Fitness trackers are convenient devices for tracking health related information. Unfortunately many organizations see genuinely good ideas and decide they must be mandatory. That’s what the Oral Roberts University in Oklahoma has decided:
Oral Roberts University in Tulsa, Oklahoma, is requiring incoming freshmen to wear Fitbit fitness trackers to record 10,000 steps per day, with the information being made available to professors.
“ORU offers one of the most unique educational approaches in the world by focusing on the Whole Person — mind, body and spirit,” ORU President William M. Wilson said in a statement, a local CBS News affiliate reported.
“The marriage of new technology with our physical fitness requirements is something that sets ORU apart,” he said. “In fact, when we began this innovative program in the fall of 2015, we were the first university in the world to offer this unique approach to a fitness program.”
The Fitbit device uses GPS technology to track how and where students exercise, eat and sleep, as well as the calories they burn, how much they weigh and other personal information, EAGNews reported.

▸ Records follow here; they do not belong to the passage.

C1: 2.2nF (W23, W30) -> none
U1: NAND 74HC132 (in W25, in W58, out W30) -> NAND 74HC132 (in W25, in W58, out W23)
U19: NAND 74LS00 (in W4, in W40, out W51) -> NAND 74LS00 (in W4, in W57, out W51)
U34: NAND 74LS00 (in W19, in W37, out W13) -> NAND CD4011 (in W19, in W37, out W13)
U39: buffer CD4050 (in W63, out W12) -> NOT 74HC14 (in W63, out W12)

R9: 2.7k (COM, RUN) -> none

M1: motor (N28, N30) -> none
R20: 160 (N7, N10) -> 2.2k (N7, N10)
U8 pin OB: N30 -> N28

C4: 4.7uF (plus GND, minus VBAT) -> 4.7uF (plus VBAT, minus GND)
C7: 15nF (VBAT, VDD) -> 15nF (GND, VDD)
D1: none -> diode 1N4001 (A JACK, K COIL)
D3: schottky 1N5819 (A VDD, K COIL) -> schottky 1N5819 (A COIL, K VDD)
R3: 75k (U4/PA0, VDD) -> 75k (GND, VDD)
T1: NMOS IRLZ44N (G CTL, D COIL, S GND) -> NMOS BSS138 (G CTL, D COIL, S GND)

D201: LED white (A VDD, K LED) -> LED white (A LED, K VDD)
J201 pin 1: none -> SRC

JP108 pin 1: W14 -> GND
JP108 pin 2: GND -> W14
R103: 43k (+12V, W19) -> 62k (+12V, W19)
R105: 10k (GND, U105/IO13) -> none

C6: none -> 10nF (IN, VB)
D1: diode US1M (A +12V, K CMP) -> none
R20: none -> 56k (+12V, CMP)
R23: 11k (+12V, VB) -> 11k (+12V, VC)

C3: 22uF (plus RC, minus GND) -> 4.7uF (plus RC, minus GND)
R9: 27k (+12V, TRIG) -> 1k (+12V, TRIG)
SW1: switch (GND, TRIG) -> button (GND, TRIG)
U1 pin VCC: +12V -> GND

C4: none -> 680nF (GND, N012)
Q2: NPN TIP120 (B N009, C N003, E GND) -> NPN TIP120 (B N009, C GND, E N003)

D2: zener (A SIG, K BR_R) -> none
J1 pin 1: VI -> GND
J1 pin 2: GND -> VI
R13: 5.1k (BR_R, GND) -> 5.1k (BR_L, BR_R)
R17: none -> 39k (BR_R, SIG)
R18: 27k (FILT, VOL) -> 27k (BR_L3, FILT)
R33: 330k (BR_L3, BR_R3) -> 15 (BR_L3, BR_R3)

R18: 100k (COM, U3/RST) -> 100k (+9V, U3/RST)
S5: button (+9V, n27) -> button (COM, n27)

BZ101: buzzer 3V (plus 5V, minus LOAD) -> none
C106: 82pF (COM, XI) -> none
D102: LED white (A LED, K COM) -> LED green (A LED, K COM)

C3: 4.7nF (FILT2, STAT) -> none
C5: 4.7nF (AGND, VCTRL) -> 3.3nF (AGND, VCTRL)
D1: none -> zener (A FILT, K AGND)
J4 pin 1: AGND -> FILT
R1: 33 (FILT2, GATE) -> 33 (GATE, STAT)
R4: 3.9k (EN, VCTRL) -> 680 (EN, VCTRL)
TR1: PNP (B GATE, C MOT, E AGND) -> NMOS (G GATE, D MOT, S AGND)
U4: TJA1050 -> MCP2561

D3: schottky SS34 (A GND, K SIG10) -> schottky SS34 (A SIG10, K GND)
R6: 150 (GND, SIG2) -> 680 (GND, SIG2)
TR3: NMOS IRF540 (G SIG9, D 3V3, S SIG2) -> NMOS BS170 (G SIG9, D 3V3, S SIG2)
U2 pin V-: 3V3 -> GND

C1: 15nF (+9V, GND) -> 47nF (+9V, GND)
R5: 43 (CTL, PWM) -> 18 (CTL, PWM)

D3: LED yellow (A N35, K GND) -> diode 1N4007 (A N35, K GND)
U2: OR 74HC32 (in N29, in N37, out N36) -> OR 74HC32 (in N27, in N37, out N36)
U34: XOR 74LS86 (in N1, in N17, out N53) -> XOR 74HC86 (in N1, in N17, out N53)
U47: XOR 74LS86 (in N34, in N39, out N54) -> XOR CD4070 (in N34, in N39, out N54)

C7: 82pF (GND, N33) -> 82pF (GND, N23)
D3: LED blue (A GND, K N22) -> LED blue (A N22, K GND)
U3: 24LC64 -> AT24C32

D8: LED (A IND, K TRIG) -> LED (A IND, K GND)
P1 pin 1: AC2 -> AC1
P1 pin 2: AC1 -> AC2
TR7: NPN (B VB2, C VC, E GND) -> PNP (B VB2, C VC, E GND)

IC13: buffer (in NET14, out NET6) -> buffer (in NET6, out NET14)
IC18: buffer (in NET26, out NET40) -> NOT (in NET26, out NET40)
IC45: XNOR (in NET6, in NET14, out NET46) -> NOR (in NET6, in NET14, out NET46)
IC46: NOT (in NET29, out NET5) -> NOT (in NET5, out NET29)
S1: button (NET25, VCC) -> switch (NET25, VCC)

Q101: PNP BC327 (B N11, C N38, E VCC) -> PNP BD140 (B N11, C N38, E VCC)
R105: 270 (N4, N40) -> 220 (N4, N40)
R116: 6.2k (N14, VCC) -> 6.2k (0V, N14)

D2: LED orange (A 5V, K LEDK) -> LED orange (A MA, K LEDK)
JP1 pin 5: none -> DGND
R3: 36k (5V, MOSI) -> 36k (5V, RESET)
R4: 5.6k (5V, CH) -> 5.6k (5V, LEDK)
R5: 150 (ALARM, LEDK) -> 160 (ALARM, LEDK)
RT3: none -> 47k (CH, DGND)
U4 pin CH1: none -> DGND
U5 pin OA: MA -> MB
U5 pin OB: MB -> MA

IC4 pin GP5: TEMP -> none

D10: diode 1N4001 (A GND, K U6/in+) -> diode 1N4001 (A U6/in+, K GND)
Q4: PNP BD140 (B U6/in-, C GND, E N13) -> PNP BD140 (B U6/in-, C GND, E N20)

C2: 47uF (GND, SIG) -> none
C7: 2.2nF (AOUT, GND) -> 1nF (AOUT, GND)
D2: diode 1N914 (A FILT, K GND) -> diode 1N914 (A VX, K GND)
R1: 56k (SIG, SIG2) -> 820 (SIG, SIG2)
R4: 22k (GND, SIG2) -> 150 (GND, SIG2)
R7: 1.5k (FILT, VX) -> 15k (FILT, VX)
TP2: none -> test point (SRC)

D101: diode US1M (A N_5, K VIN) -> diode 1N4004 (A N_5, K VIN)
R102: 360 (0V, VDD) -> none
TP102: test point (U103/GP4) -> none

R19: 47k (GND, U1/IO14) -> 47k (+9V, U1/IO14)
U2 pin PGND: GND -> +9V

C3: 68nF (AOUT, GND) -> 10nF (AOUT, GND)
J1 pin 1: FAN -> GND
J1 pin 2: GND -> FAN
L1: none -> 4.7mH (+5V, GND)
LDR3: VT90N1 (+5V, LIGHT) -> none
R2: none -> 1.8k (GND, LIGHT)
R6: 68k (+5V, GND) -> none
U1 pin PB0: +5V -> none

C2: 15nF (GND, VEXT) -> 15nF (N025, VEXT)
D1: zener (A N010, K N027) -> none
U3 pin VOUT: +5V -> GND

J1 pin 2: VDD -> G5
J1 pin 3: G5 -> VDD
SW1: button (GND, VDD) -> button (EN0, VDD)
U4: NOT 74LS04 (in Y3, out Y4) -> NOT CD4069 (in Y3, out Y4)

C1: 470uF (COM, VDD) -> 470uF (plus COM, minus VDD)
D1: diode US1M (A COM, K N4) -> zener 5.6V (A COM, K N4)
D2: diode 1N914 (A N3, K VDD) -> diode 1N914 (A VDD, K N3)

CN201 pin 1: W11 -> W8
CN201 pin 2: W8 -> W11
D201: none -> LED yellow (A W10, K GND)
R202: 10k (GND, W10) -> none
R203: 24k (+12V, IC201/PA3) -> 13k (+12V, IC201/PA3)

This raises so many privacy related questions. How does the university verify each student has taken the right number of steps per day? Is the information synced to the student’s smartphone (assuming the student has a smartphone)? If so, is the data collected by an app created by the university or Fitbit’s app? If the latter does the university demand students hand over their Fitbit account credentials? Is the health data accessible at any time to the university?
More concerning is how this technology will be mandated in the future. Will health insurance companies begin mandating that customers must wear Fitbits and meet a certain number of daily steps? While one can choose not to attend the Orwell, err, Oral Roberts University they cannot decide to forgo health insurance less they be fined by the State. Could businesses require employees to wear Fitbits as part of a wellness program (one of my friends works a place where wearing a Fitbit is required to receive a health insurance discount but it’s not mandatory yet)?
Technology is great so long as it remains voluntary. It’s when organizations start mandating the use of a technology that things become frightening.
The real problem here is the government’s mandating of health insurance. Absent that (and other illegitimate mandates and prohibitions by the government mafia), it’s just a matter of each individual picking and choosing the association(s) one wishes to make from the set of those available. Or starting one’s own competing organizations, or shaming institutions with silly rules.
Could businesses require employees to wear Fitbits as part of a wellness program?
Of course. I might not choose to work there, but there’s nothing in principle wrong with such a requirement, just as there’s nothing in principle wrong with requiring employees to wear bunny costumes.